In common with many of her family, Allan held socialist political views and helped the city's poor. She was an early member of the Independent Labour Party (ILP), and she edited a column covering women's suffrage issues for the socialist newspaper Forward.

In May 1902, Allan was instrumental in re-founding the Glasgow branch of the National Society for Women's Suffrage as the Glasgow and West of Scotland Association for Women's Suffrage (GWSAWS), and was a member of its executive committee. She was a significant financial supporter, and as one of the GWSAWS vice-presidents she took up a position on the National Union of Women's Suffrage Societies (NUWSS) committee in 1903, in order to represent the association following their affiliation.

In 1906, Allan was among the audience when Teresa Billington (who had been arrested and jailed following a protest in London earlier in the year) toured Scotland, although the GWSAWS themselves refused to invite Billington to speak. In December of that year she attended a lecture by Helen Fraser as she expounded the militant principles of the newly formed Women's Social and Political Union (WSPU). In 1907, concerned that the non-violent GWSAWS was not being as effective as it should have been, Allan resigned from their executive committee and joined the WSPU, although she maintained her subscription to GWSAWS until 1909.

Over the following few years, Allan provided at least £350 (approximately equivalent to £45,100 in 2023) in funds to the WSPU, as well as donating some funding for the Women's Freedom League (WFL) following their split from the WSPU. In addition to her monetary contributions, Allan was an active participant in the WSPU's militant activism.

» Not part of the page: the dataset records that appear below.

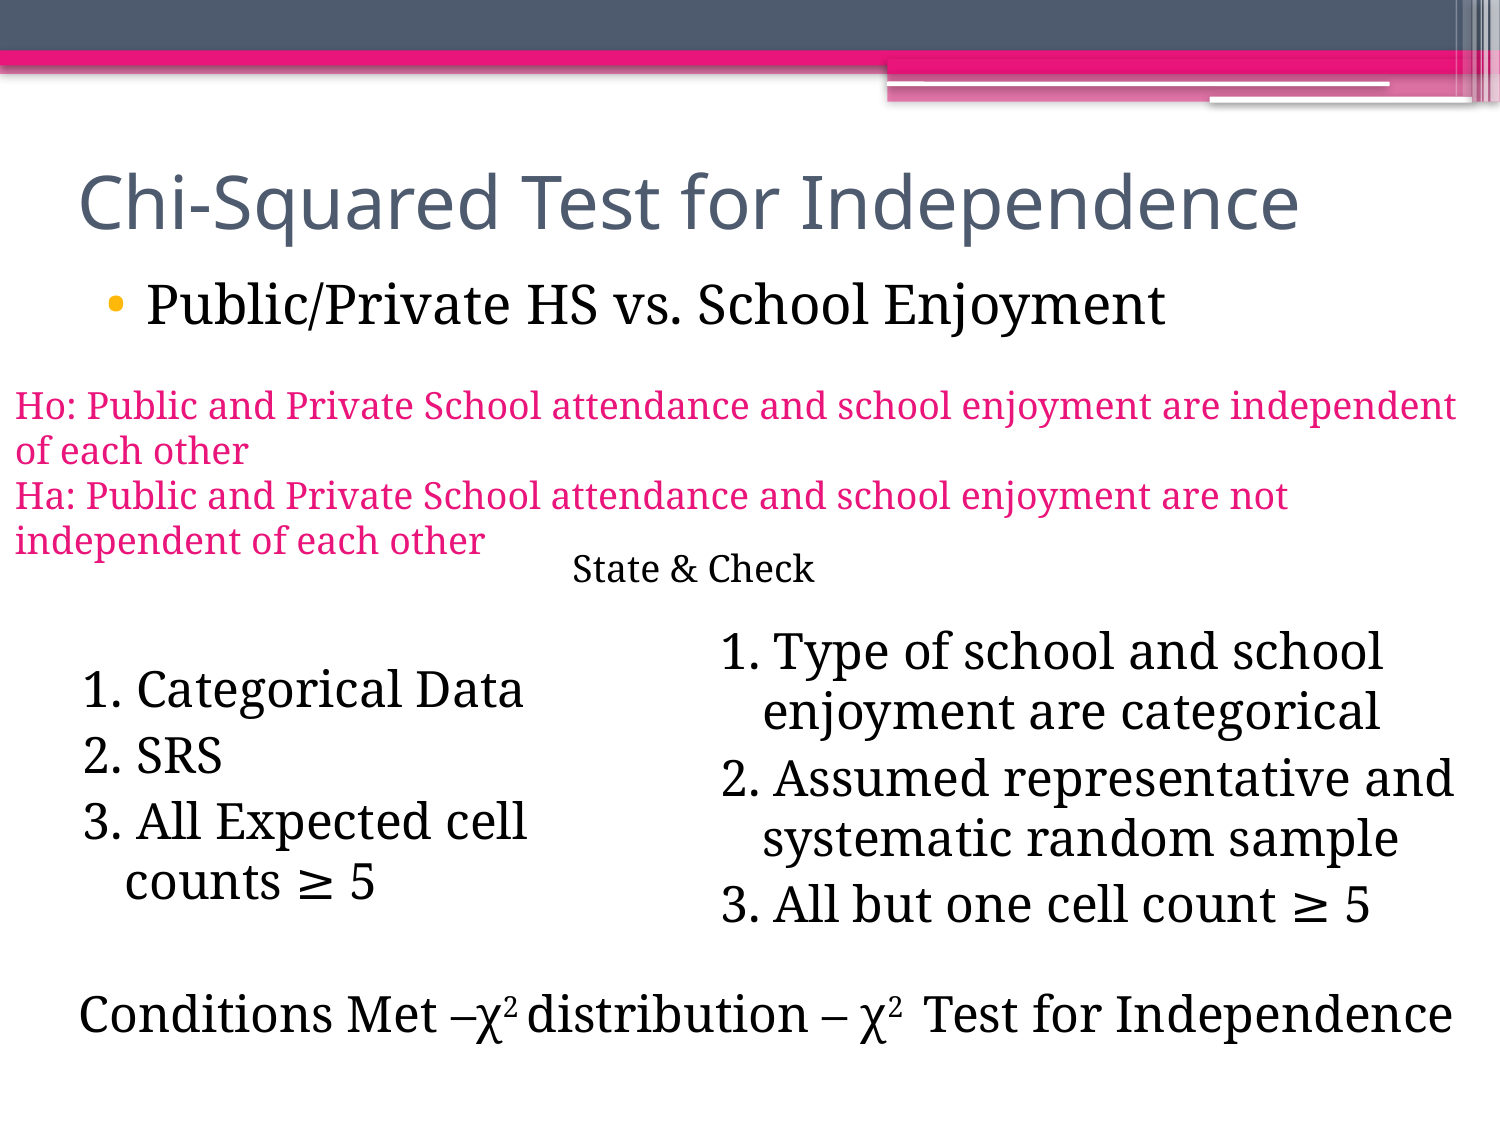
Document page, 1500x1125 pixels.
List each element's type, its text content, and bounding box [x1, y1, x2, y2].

list Public/Private HS vs. School Enjoyment [75, 262, 1425, 344]
title Chi-Squared Test for Independence [62, 112, 1413, 288]
text_box Ho: Public and Private School attendance and school enjoyment are independent of each other Ha: Public and Private School attendance and school enjoyment are not independent of each other [0, 374, 1500, 615]
text_box Conditions Met –χ2 distribution – χ2 Test for Independence [63, 974, 1470, 1050]
text_box State & Check [557, 537, 830, 598]
text_box 1. Type of school and school enjoyment are categorical 2. Assumed representative and systematic random sample 3. All but one cell count ≥ 5 [687, 612, 1500, 1049]
text_box 1. Categorical Data 2. SRS 3. All Expected cell counts ≥ 5 [49, 649, 687, 1037]
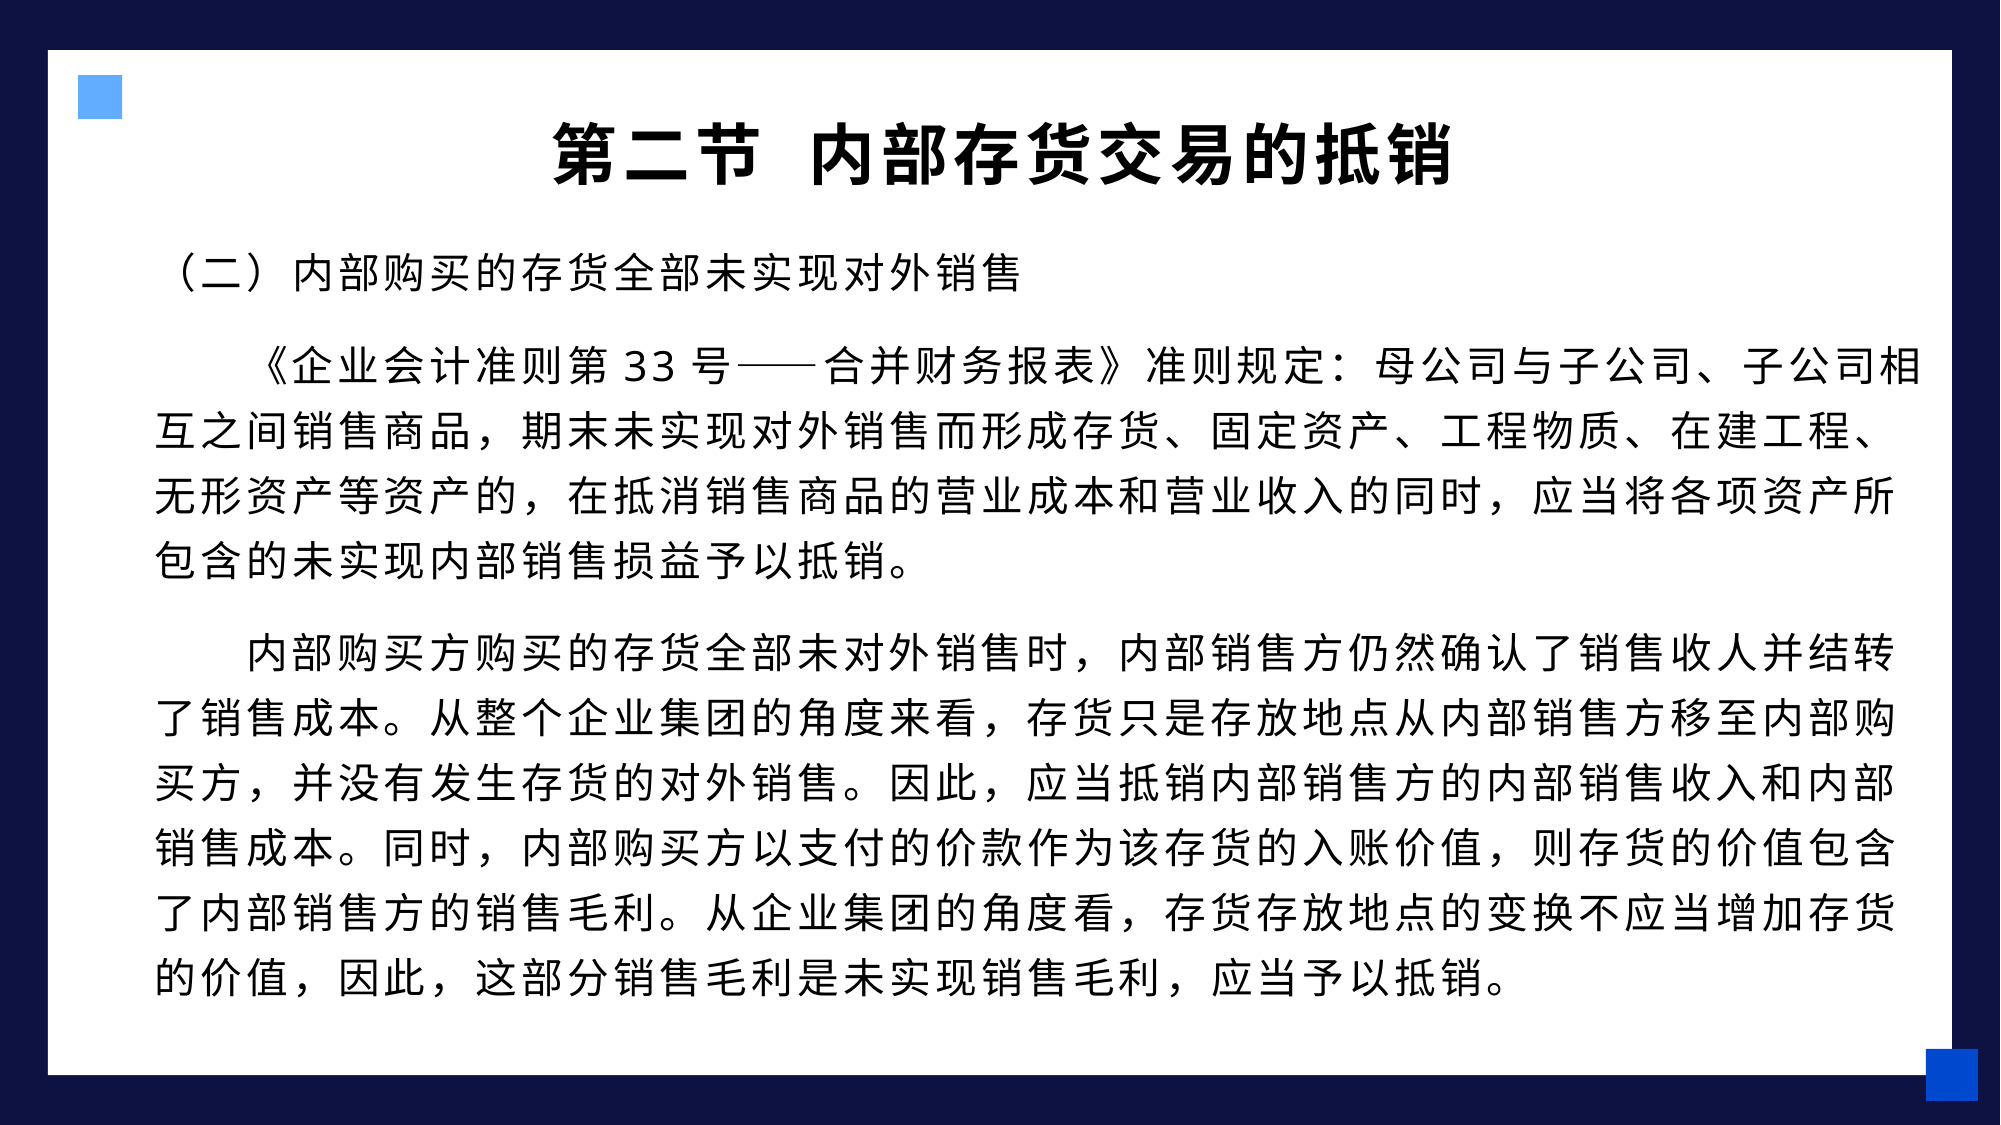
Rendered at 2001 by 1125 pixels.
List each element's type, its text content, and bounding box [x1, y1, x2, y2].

In early March 1912, along with over 100 others Allan participated in a window smashing protest in central London. The women secreted large stones and hammers under their skirts and, once in position, in a coordinated action they destroyed shop windows in Regent Street, Oxford Street, and the vicinity. Following this, the women patiently and calmly waited for the police to arrive. While police attention was diverted elsewhere by the protests, Emmeline Pankhurst and three others managed to get close enough to 10 Downing Street to throw stones through four of its windows. In the aftermath, along with many of her associates Allan was arrested, tried, and sentenced to four months in Holloway Prison.

Her imprisonment was widely publicised, and around 10,500 people from Glasgow signed a petition to protest for her freedom. Her fellow suffragette, Margaret McPhun – who was herself imprisoned in Holloway for two months in 1912 after breaking a government office window – composed a poem entitled "To A Fellow Prisoner (Miss Janie Allan)", that was included in the anthology Holloway Jingles published by the Glasgow branch of the WSPU later that year.